The scariest thing about Dragonslayer is that in most places in this country you need a permit to get a dog or cat, but any idiot can have a child. Dragonslayer is an ugly, brutal punk rock documentary and truth be told, I’m not sure why it needs to exist. Divided in 10 chapters, it has a style that varies from beautiful, carefully composed shots, with those that look as if they were shot on a cell phone camera. I never understand why would be “filmmakers” – be it pornographers or punk kids on skateboards aren’t making better compositions, but that implies any idiot with a camera can be a filmmaker.
The point of Dragonslayer, a new documentary by Tristan Patterson seems non-existent. We are introduced to the world of Josh “Skreech” Sandoval – a professional skateboarder living in Southern California. Early in the film, it’s clear we aren’t following an interesting subject. If requisite knowledge is required of Sandoval and his significance in the world of punk and skate culture, then I’m not the right audience member for this film. But there are several other films I’ve seen at SXSW that also deal with closed cultures such as Punk that provide their more square audience members with an entrance. Dragonslayer is so wrapped in its own world it never gives us an entrance point.
What hurts is the film’s structure: 10 acts, episodes that don’t add up to very much. In the second portion, we’re in Sweden, but why? Incomprehensibly it shows Skreech being a father (luckily, he’s unfit for full-time custody) and falls in love with an equally aimless woman. They fight, they talk about the stupid things people on dates talk about, often under the influence of a great deal of marijuana and booze. And then they go about their lives, skating and hitting the bong.
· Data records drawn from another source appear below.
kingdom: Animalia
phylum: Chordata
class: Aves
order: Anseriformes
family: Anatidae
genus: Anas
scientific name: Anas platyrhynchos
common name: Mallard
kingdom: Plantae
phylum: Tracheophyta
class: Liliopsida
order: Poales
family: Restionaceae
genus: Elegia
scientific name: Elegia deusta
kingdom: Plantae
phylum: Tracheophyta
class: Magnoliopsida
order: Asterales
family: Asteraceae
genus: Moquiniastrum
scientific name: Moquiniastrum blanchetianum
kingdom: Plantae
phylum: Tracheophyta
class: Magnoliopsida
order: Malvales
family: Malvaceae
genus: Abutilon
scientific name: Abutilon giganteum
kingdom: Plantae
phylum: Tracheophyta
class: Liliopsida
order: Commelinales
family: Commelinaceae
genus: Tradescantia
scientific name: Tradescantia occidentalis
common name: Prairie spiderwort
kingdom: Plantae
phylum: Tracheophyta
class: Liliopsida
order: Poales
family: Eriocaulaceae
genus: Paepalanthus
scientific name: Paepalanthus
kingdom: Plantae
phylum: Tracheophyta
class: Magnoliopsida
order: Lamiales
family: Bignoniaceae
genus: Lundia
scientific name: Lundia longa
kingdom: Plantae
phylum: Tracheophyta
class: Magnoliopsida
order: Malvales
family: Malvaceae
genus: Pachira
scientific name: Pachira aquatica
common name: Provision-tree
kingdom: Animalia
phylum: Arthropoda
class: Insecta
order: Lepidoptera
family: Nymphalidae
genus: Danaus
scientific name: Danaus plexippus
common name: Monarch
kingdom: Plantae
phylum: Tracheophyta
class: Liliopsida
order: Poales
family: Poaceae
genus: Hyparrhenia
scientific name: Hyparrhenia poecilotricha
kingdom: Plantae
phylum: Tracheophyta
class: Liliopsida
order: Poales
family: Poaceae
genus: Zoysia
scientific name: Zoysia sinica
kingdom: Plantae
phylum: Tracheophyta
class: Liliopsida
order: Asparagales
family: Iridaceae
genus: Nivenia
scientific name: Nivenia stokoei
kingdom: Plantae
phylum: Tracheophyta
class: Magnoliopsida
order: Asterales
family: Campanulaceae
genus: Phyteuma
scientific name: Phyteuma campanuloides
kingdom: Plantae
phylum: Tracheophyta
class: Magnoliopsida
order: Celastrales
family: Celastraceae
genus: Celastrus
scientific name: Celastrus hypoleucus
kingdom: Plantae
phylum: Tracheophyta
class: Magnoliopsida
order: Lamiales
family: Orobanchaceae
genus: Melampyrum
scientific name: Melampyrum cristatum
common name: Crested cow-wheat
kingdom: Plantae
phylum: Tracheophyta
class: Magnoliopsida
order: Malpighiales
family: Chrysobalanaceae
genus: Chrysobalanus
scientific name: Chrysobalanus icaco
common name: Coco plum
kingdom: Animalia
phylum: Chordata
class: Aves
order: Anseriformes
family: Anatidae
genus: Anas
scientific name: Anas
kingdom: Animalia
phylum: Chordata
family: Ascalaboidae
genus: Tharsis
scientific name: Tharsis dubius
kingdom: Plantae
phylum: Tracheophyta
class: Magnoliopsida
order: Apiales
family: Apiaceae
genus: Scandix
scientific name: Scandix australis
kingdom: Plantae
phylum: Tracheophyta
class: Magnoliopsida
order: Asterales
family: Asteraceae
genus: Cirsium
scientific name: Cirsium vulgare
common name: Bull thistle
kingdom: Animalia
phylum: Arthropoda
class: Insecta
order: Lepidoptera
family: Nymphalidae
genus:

Perhaps years of distance will make Dragonslayer a fascinating relic of a specific time and place: it preserves the spirit of this lost kid who should have real world responsibilities – after all, he is a father. The film takes virtually no point of view about Skreech, achieving an intimacy that once we arrive to, we don’t care. There’s not very much likable about Skreech, nor is the film a document of a train wreck, so much as one waiting to happen when he accidentally kills someone while driving drunk. An excellent documentary can be made (and have been made) about destructive lifestyles; this one is as incompetent as its subject, a pot-smoking moron with a child, new girlfriend, and a flip camera.